Ari Aster has put together a really stunning debut feature and has drawn comparisons with The Exorcist but Hereditary’s influences are most obviously Rosemary’s Baby, as well as Ordinary People, Don’t Look Now & The Innocents which is no bad thing. ‘These were character-driven, sophisticated movies that really took their time,” but it’s the supernatural that bleeds into the theme of being unable to avoid your heritage. This is a movie about inheritance–the notion of having no choice in who your family is or what’s in your blood,” says Aster. “It’s about the horror of being born into a situation over which you have no control. There’s nothing more upsetting to me than the idea of being absolutely powerless. The fact that the Grahams have no agency is a crucial point in this movie, and the feeling at the end is one of hopelessness and futility,” says Aster. “I wanted to make a simultaneously intimate and large-scale horror film that absolutely refuses to let the viewer off the hook. My hope is that it stays with people for a long time, and provokes them to contend with something deeper and more primal, a feeling of something inescapable.’

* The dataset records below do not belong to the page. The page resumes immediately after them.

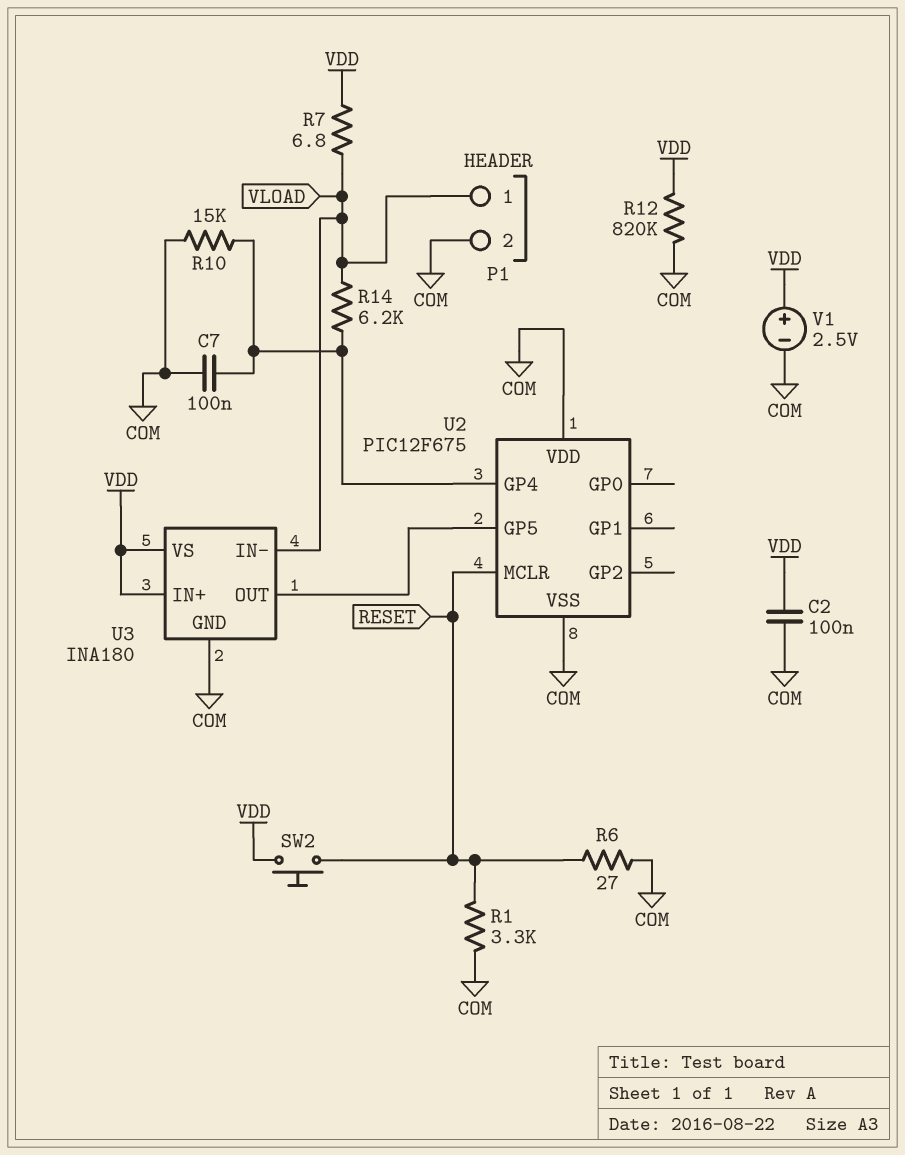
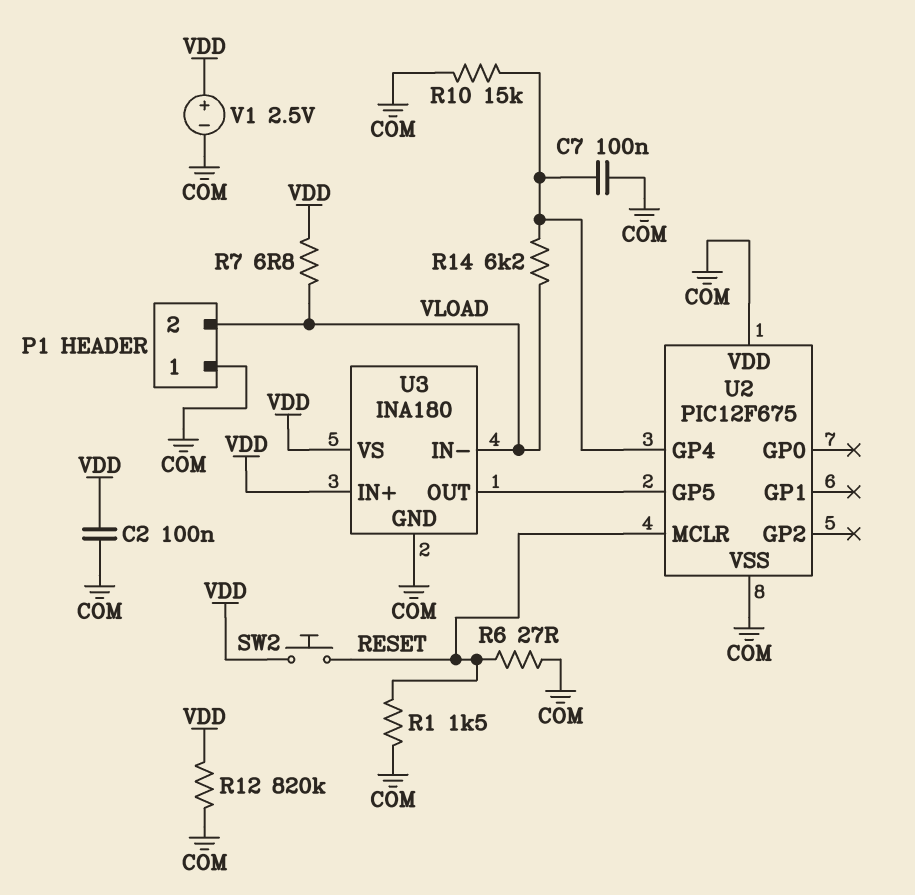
P1 pin 1: VLOAD -> COM
P1 pin 2: COM -> VLOAD
R1: 3.3k (COM, RESET) -> 1.5k (COM, RESET)

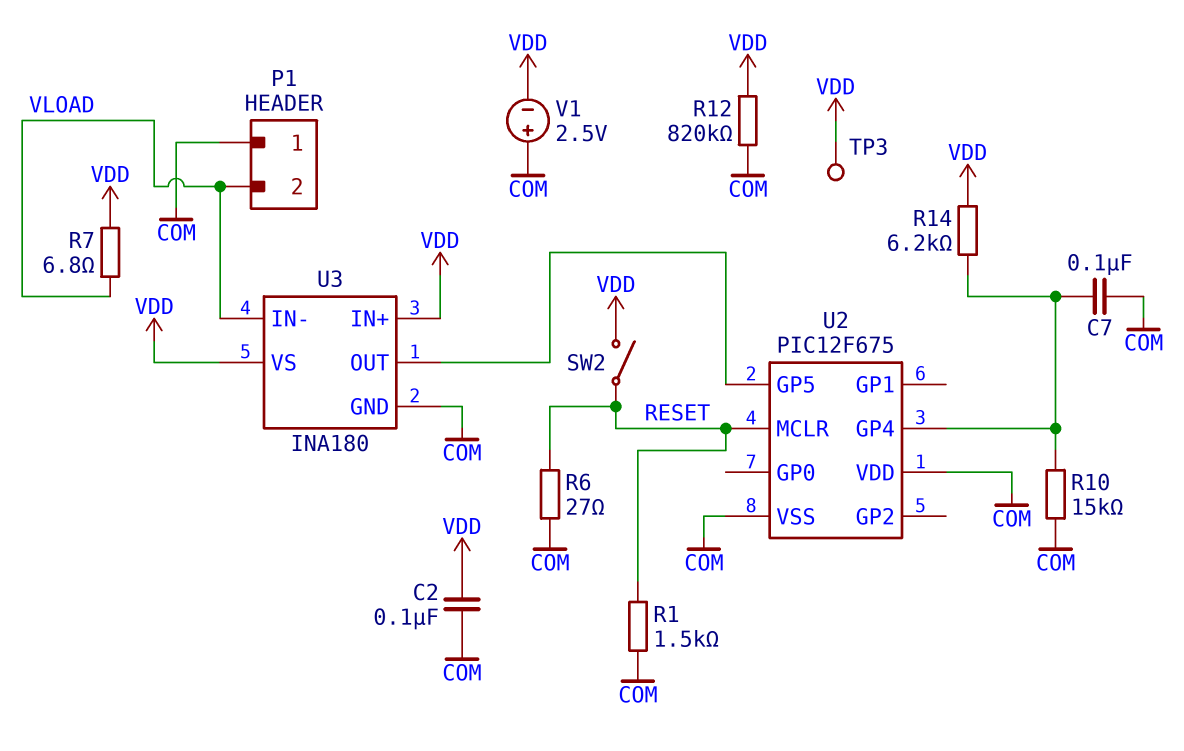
R14: 6.2k (U2/GP4, VLOAD) -> 6.2k (U2/GP4, VDD)
SW2: button (RESET, VDD) -> switch (RESET, VDD)
TP3: none -> test point (VDD)
V1: 2.5V (plus VDD, minus COM) -> 2.5V (plus COM, minus VDD)

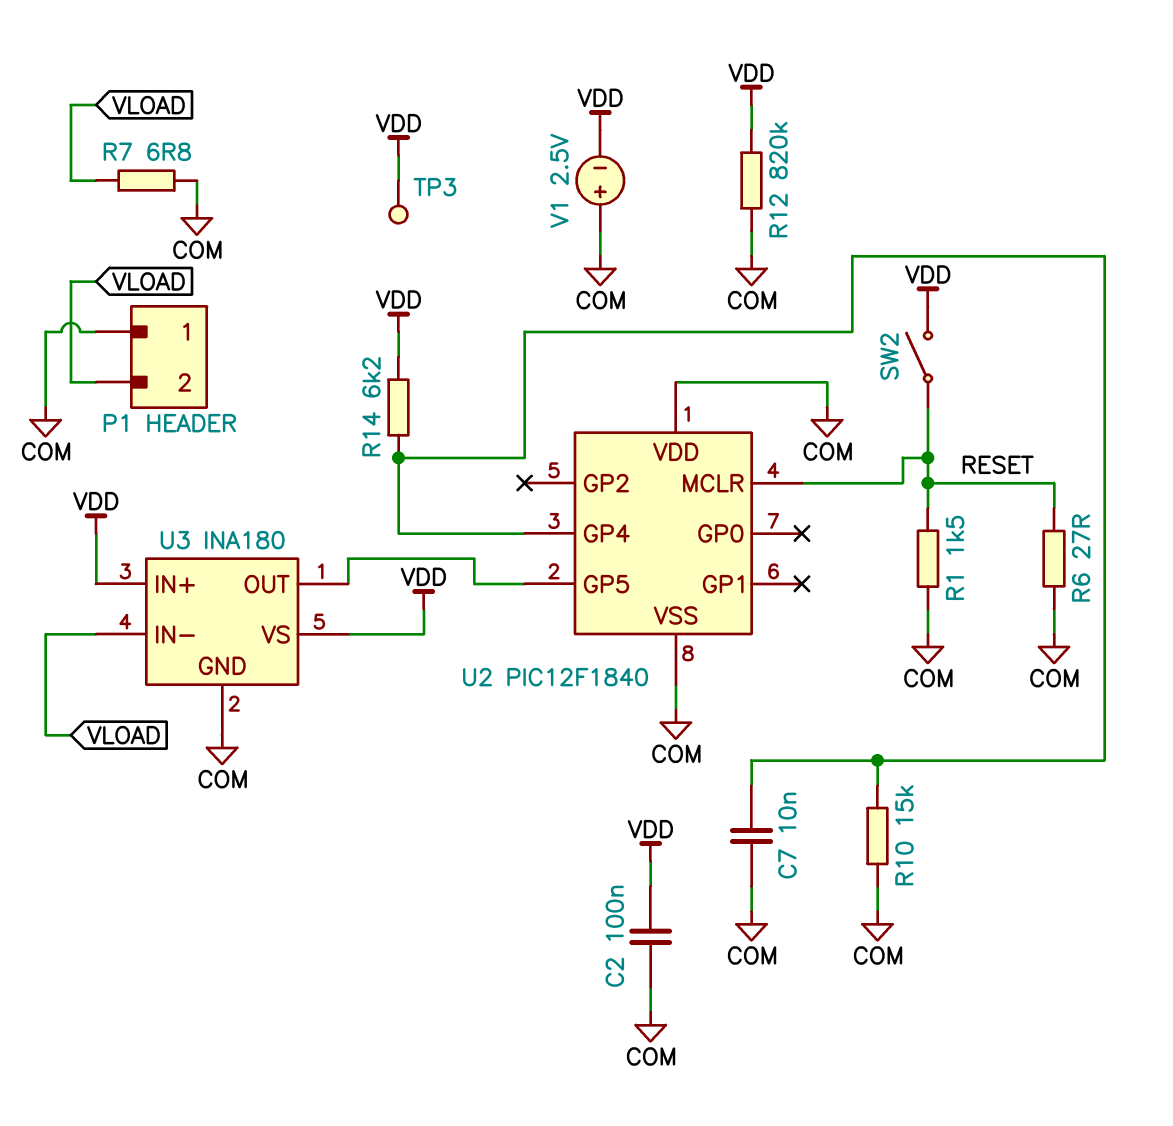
C7: 100nF (COM, U2/GP4) -> 10nF (COM, U2/GP4)
R7: 6.8 (VDD, VLOAD) -> 6.8 (COM, VLOAD)
U2: PIC12F675 -> PIC12F1840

Hereditary is deeply unsettling in parts and stays with you long after the film is over and its success on the festival circuit has been huge and for once is well deserved. The studios have sat and up and taken notice and Ari Aster has already started pre-production on his next film that starts shooting in the Autumn. Called ‘Midsommer’ it once again focuses on the family and in particular a young woman, already dealing with the death of her parents, who joins her boyfriend and his friends on a trip to Sweden. The group specifically head for a remote town with unique midsummer traditions and things quickly go awry.
With James Wan seemingly having moved on from horror to big budget films like ‘Fast & Furious 7’ and the forthcoming Aquaman it seems horror has inherited a new king.